UKPLab / sentence-transformers

State-of-the-Art Text Embeddings
https://www.sbert.net
Apache License 2.0
15.26k stars 2.47k forks source link

MultipleNegativesRankingLoss Multiple negatives in the loss function #2693

Closed daegonYu closed 5 months ago

daegonYu commented 5 months ago

In the MultipleNegativesRankingLoss loss function, the number of positives is 1 and I want to set the number of negatives to multiple. Is there a way to do this?

ir2718 commented 5 months ago

Hi,

I am not exactly sure I understand your issue, so I will briefly go over what the loss does.

    def forward(self, sentence_features: Iterable[Dict[str, Tensor]], labels: Tensor):
        reps = [self.model(sentence_feature)["sentence_embedding"] for sentence_feature in sentence_features]
        embeddings_a = reps[0]
        embeddings_b = torch.cat(reps[1:])

        scores = self.similarity_fct(embeddings_a, embeddings_b) * self.scale
        # Example a[i] should match with b[i]
        range_labels = torch.arange(0, scores.size(0), device=scores.device)
        return self.cross_entropy_loss(scores, range_labels)

The line of code before the return statement will create a tensor of indices which corresponds to the labels. This tensor will have values starting with 0 up to the batch size. So, the scores corresponds to a $B \times B$ tensor if using pairs or $B \times 2B$ tensor if using triplets.

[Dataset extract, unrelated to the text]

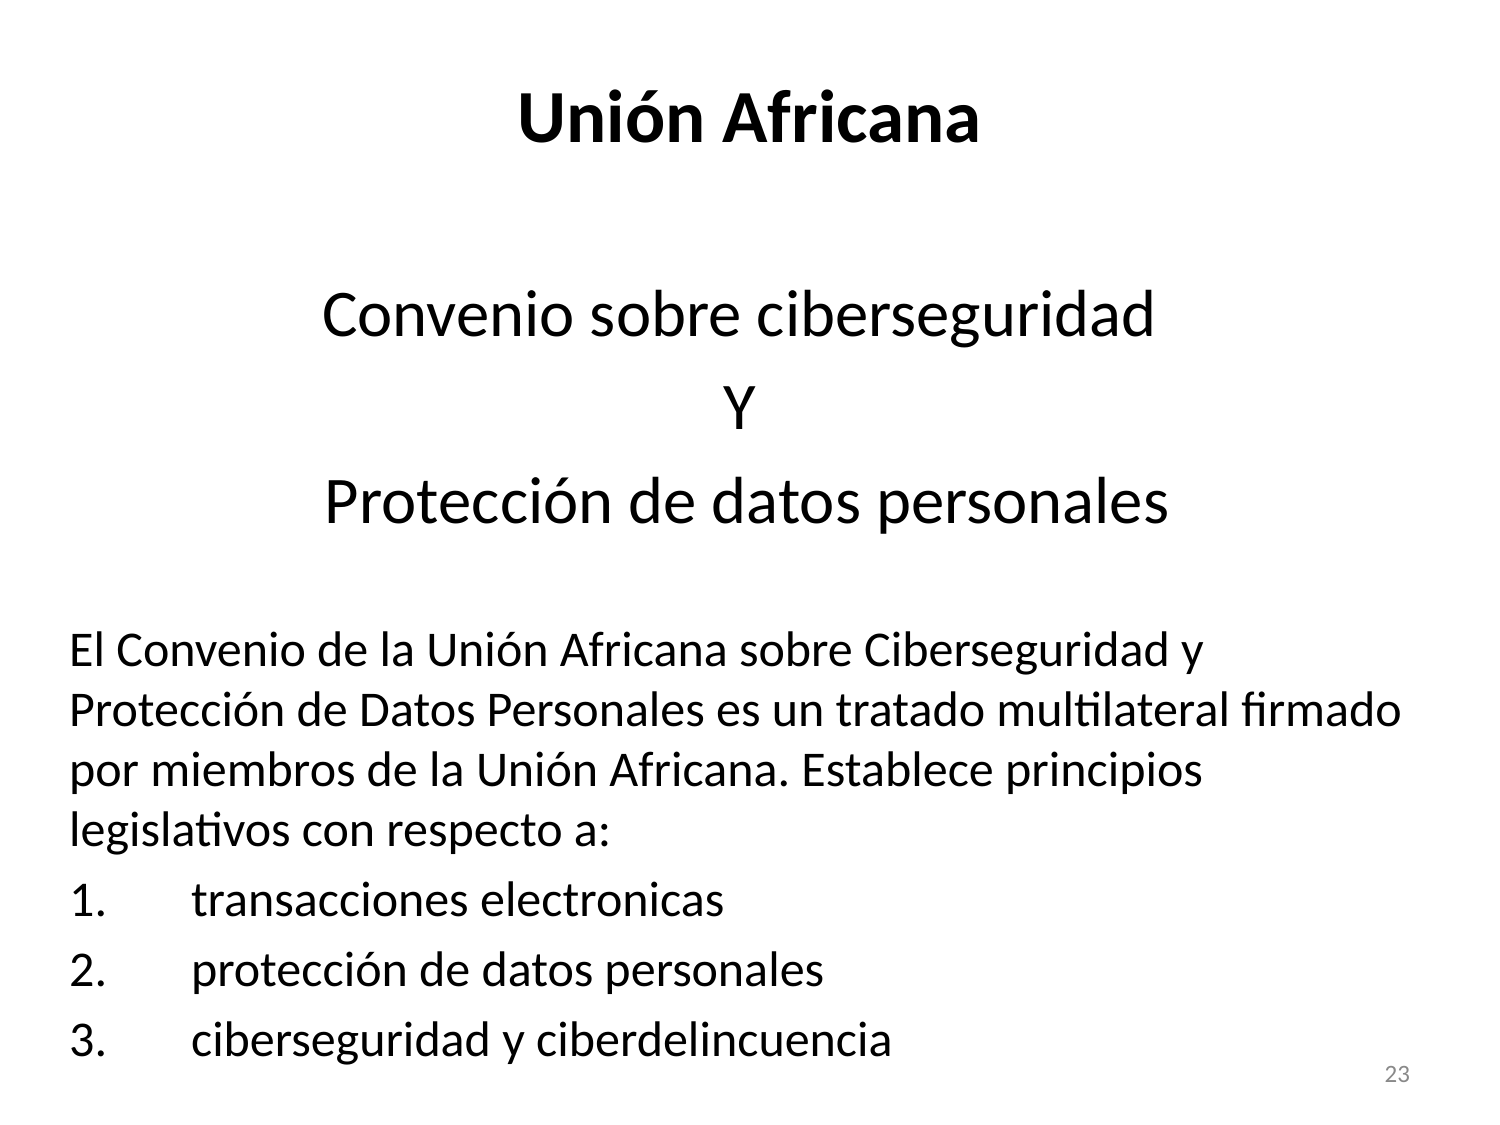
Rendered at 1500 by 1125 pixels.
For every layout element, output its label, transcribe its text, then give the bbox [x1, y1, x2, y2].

slide_number 23 [1074, 1042, 1425, 1103]
title Unión Africana [75, 29, 1425, 195]
list Convenio sobre ciberseguridad Y Protección de datos personales El Convenio de la Unión Africana sobre Ciberseguridad y Protección de Datos Personales es un tratado multilateral firmado por miembros de la Unión Africana. Establece principios legislativos con respecto a: transacciones electronicas protección de datos personales ciberseguridad y ciberdelincuencia [54, 262, 1441, 1057]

As you can see, MNRL actually uses a cross entropy loss under the hood. For example, if you're using pairs, this means that each anchor has a single positive example and $B - 1$ negative examples ($2B - 1$ in case of triplets) and you're trying to determine which example corresponds to the anchor. Basically, you're doing multi-class classification of an anchor compared to a single positive and a bunch of negatives. So, to answer your question, the default loss uses the negatives by default.

tomaarsen commented 5 months ago

Hello!

@ir2718 is right: if you have positive pairs: (anchor_i, positive_i), then (anchor_i, positive_j) with i != j are all seen as negative pairs, i.e., all other positives from the other anchors are seen as negatives. In reality this is batch_size - 1 negatives per anchor.

You can also provide extra negatives yourself: (anchor_i, positive_i, negative_i), then (anchor_i, negative_i), (anchor_i, negative_j), and (anchor_i, positive_j) will all be seen as negatives. In reality this is batch_size * 2 - 1 negatives per anchor. And you can indeed add multiple negatives: (anchor_i, positive_i, negative_1_i, negative_2_i, ..., negative_n_i), and all positives/negatives from the other anchors are seen as negatives. This means batch_size * (num_negative_columns + 1) - 1 negatives.

An extreme example that you can use yourself is https://huggingface.co/datasets/sentence-transformers/msmarco-msmarco-distilbert-base-v3/viewer/triplet-50, which uses a whopping 50 negatives. A common example is 1 negative: https://huggingface.co/datasets/sentence-transformers/msmarco-msmarco-distilbert-base-v3/viewer/triplet

But you can also use e.g. 3 negatives. The only limitation is that it must be the same amount of negatives per sample.

daegonYu commented 5 months ago

Thank you both for your replies. From what I understand, you can use multiple negatives as well as in-batch negatives loss. Also, I understood that to use multiple negatives, the number of negatives must all be the same. Is this right?

tomaarsen commented 5 months ago

That is right. This is because datasets works in columns, and each column must have just text strings. So, you can't create a different number of columns for each sample.

daegonYu commented 5 months ago

Thank you for your reply. It was very helpful.